The light microscopic examination showed fibrosis and inflammation of parenchyma with vacuolized histiocytes foam cells surrounding necrotic areas confirmed the diagnosis of xanthogranulomatous pyelonephritis. There was no evidence of malignancy.
Eighteen days after nephrectomy, she complained of dull pain in the left loin without any radiation or fever. The ultrasound of abdomen showed the fluid collection at the left kidney space which was drained. It was serosanguinous in character and the culture yielded methicillin resistant Staphylococcus aureus (MRSA) for which she received Rifampicin and Clindamycin.
She was discharged after 35 days of hospital stay with normal renal and hepatic function, coagulogram, ESR and blood cell count. Thus the final diagnosis was left xanthogranulomatous pyelonephritis with left ureteric stone, gram negative urosepsis complicated by acute kidney injury, nephrogenic hepatic dysfunction, DIC and MRSA infection of the retroperitoneal space.

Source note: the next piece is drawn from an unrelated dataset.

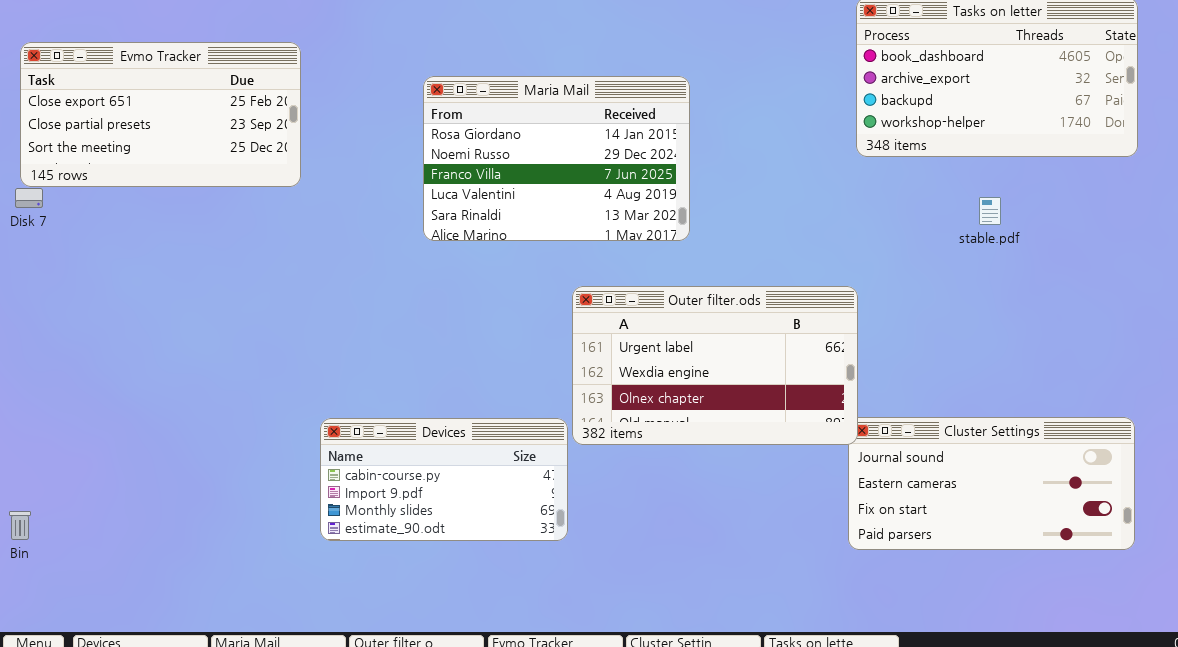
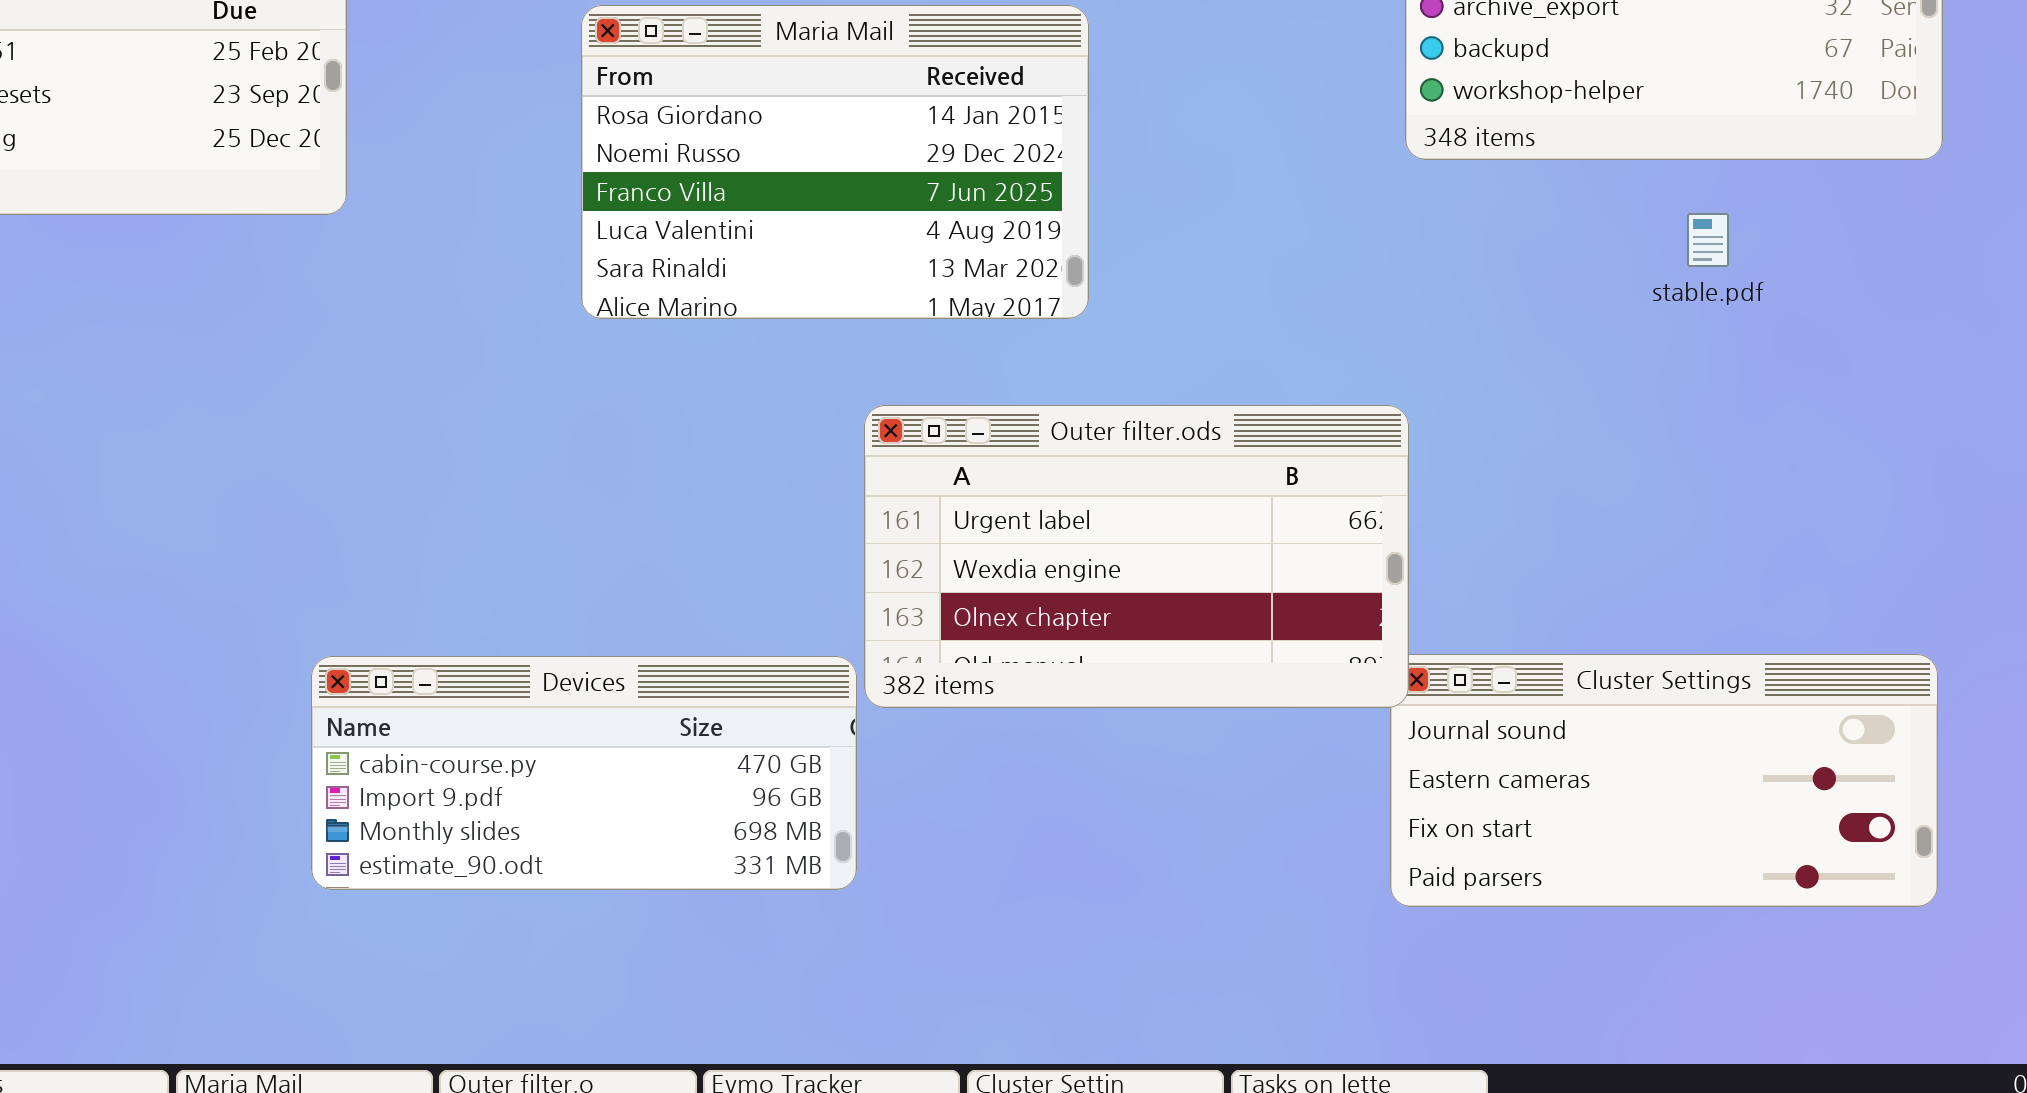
stable.pdf: [979,197,1001,225] -> [1687,213,1729,267], moved
Devices: [320,418,568,541] -> [311,656,857,890], resized

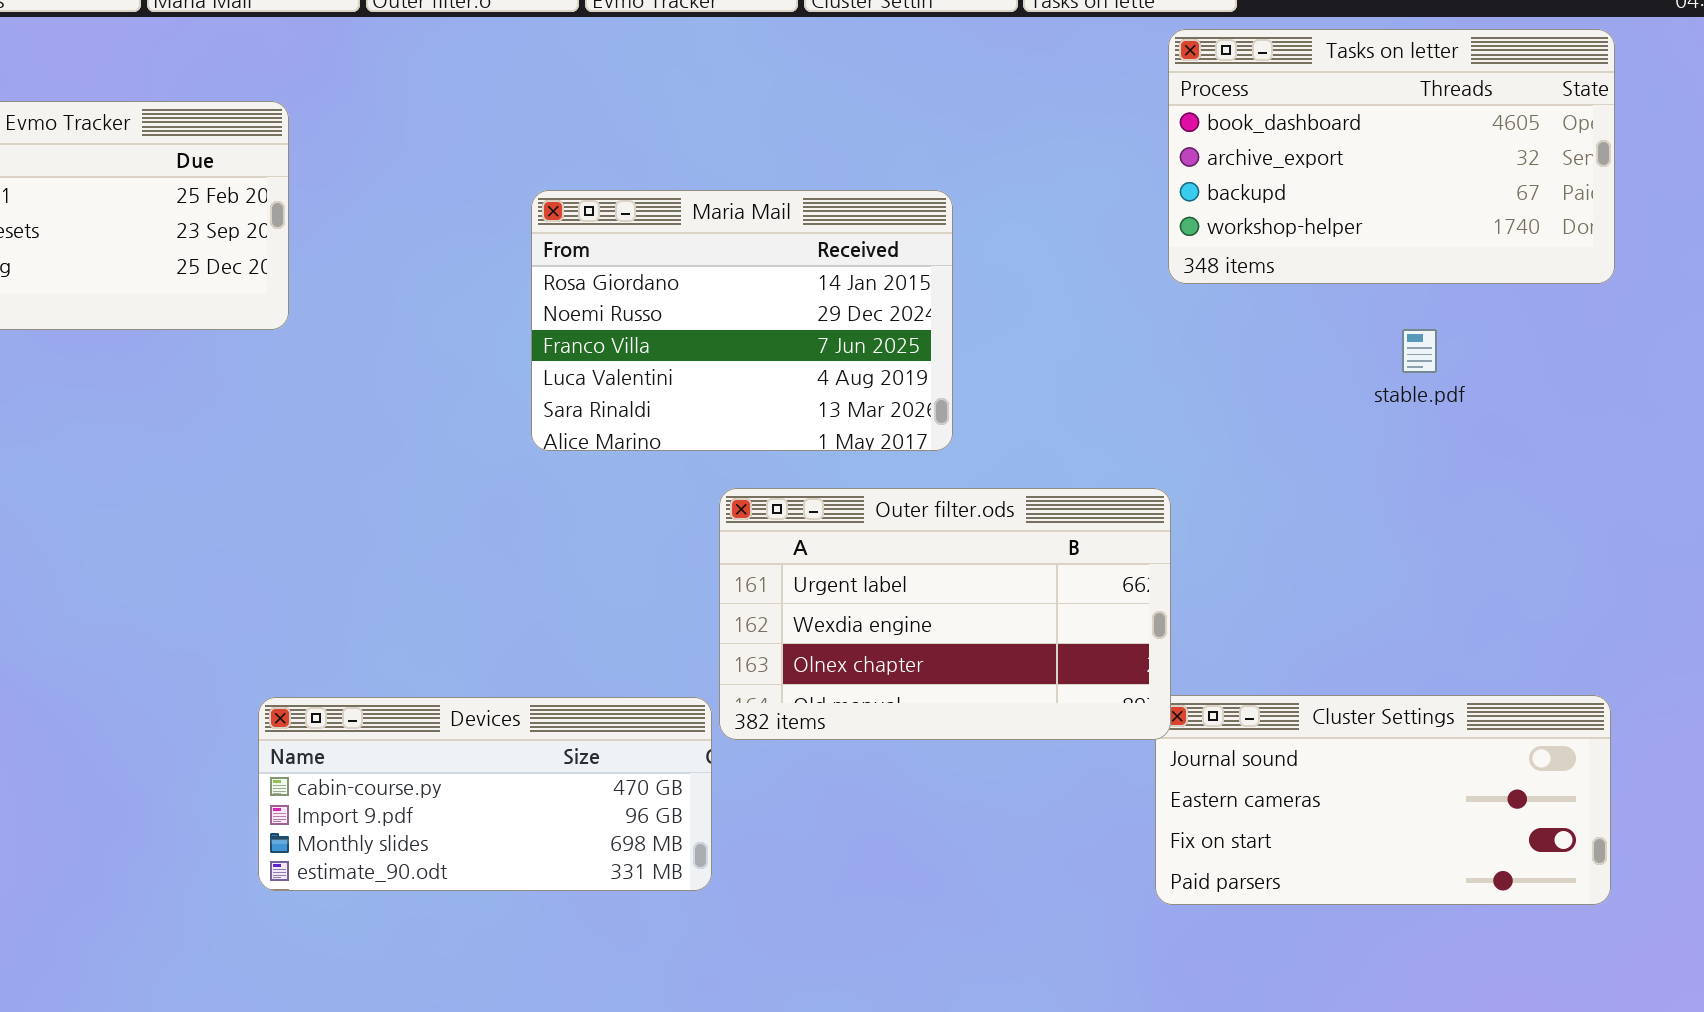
Maria Mail: [581,5,1089,319] -> [531,190,953,451], moved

Xanthogranulomatous pyelonephritis is a rare form of chronic pyelonephritis which is usually caused by calculous obstructive uropathy   , as in this reported case. The disease is characterized by renal destruction and replacement of renal parenchyma by foam cells (xanthoma cells), i.e. lipid laden macrophages that were first described by Schlagenhaufer in 1916   . It usually occurs in middle aged woman with a history of recurrent urinary tract infections  , which was lacking in this patient leading to diagnostic difficulty. The typical presenting symptoms are flank pain, as in this case, and fever. However, the initial investigation at presentation of this patient showed that this case was complicated by acute kidney injury, hepatic dysfunction, DIC and urosepsis. The organism isolated was Escherichia coli, a gram negative organism, from the urine and blood, though in one-fourth of cases urine culture may be sterile  . The initial findings of left ureterohydronephrosis on a renal ultrasound and the totally distorted architecture with multiple non-enhancing sectors on computed tomography raised the possibilities of isolated xanthogranulomatous pyelonephritis, renal cell carcinoma or their coexistence     . The treatment plan was to cover the patient with a course of antibiotics and to manage conservatively the renal failure, including a preoperative sessions of hemodialysis. This was followed by left total nephrectomy as recommended    . The rapid recovery after the nephrectomy showed that the xanthogranulomatous pyelonephritis was responsible for most of the uncommon features encountered in this case. Xanthogranulomatous pyelonephritis has a good prognosis if it is unilateral, as in this case, or with a localized form (usually children) against bilateral disease  .
In conclusion, this case of xanthogranulomatous pyelonephritis, without prior history of any urinary symptoms, was associated with multiple organ involvement that led to diagnostic and treatment challenges. Thus, the diagnosis of xanthogranulomatous pyelonephritis should be kept in mind when a middle aged female patient presents with unilateral nonfunctioning hydronephrotic kidney which is totally distorted and has enhancing as well as non-enhancing regions on computed tomography.